Re: Condition pushdown: why (=) is pushed down into join, but BETWEEN or >= is not? - Mailing list pgsql-hackers

From Tomas Vondra
Subject Re: Condition pushdown: why (=) is pushed down into join, but BETWEEN or >= is not?
Date
Msg-id 1642f540-badc-ef36-5d24-465f3ccb3343@enterprisedb.com
Whole thread Raw
In response to Re: Condition pushdown: why (=) is pushed down into join, but BETWEEN or >= is not?  (Andy Fan <zhihui.fan1213@gmail.com>)
Responses Re: Condition pushdown: why (=) is pushed down into join, but BETWEEN or >= is not?
List pgsql-hackers
Hi,

there's been an interesting case [1] of a slow query on pgsql-general, 
related to the topic discussed in this thread. It causes an order the 
query to run slower by multiple orders of magnitude, and I think it's 
interesting, so let me present a simple example demonstrating it.

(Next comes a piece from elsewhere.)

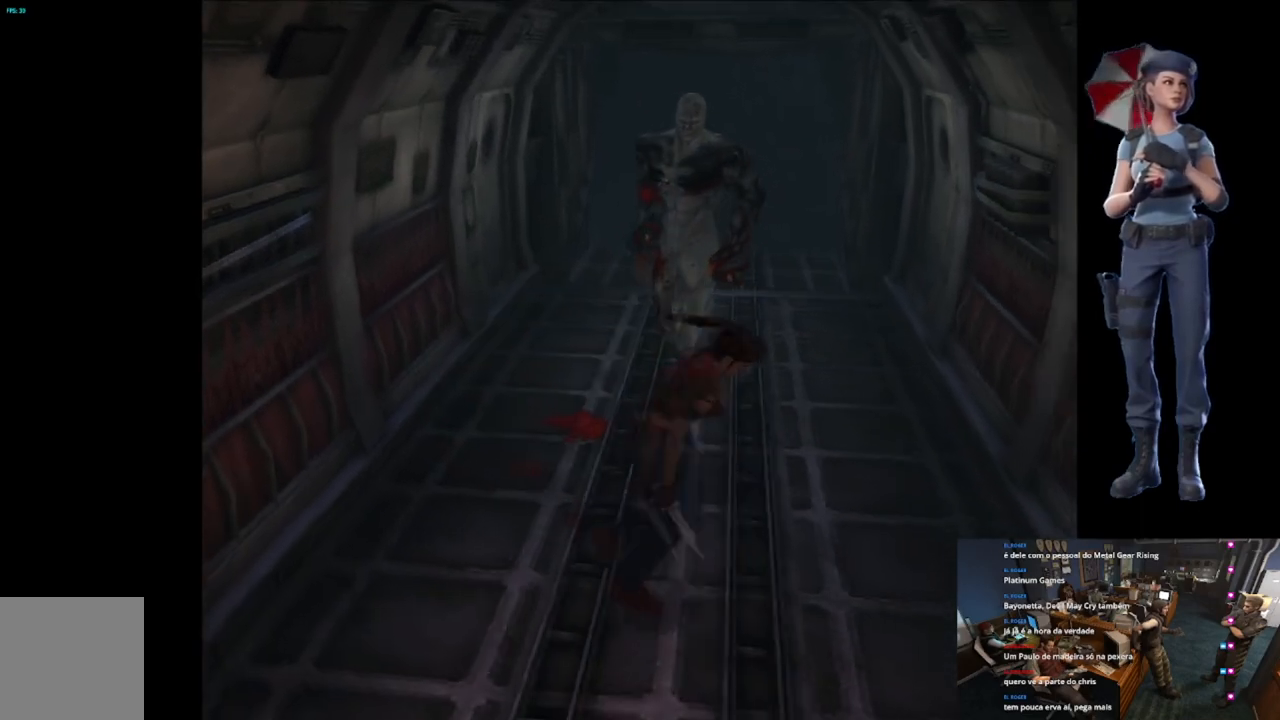
{"buttons": ["X"], "left_stick": "up-left", "right_stick": "center", "events": []}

------------------------------------------------------------------------
create table t1 (a int);
create table t2 (a int);

insert into t1
select i from generate_series(1,100000) s(i);

insert into t2
select mod(i,100000) from generate_series(1,10000000) s(i);

create index on t1(a);
create index on t2(a);

vacuum analyze t1, t2;

-- we need to force mergejoin
set enable_nestloop = off;
------------------------------------------------------------------------

Now, let's run a simple query:

SELECT t1.a, t2.a FROM t1 JOIN t2 USING (a)
  WHERE (t1.a > 99000) ORDER BY t1.a LIMIT 100;

                               QUERY PLAN
------------------------------------------------------------------------
  Limit  (cost=4.63..224.57 rows=100 width=8)
         (actual time=8999.487..8999.707 rows=100 loops=1)
    ->  Merge Join  (cost=4.63..209447.97 rows=95226 width=8)
                    (actual time=8999.485..8999.620 rows=100 loops=1)
          Merge Cond: (t1.a = t2.a)
          ->  Index Only Scan using t1_a_idx on t1
              (cost=0.29..29.25 rows=969 width=4)
              (actual time=0.010..0.011 rows=1 loops=1)
                Index Cond: (a > 99000)
                Heap Fetches: 0
          ->  Index Only Scan using t2_a_idx on t2
              (cost=0.43..183464.09 rows=9999977 width=4)
              (actual time=0.026..4594.757 rows=9900200 loops=1)
                Heap Fetches: 0
  Planning Time: 0.338 ms
  Execution Time: 8999.768 ms
(10 rows)


Now, let's do a simple trick and add condition on t2.a, "implied" by the 
join condition (t1.a = t2.a) and inequality (t1.a > 99000).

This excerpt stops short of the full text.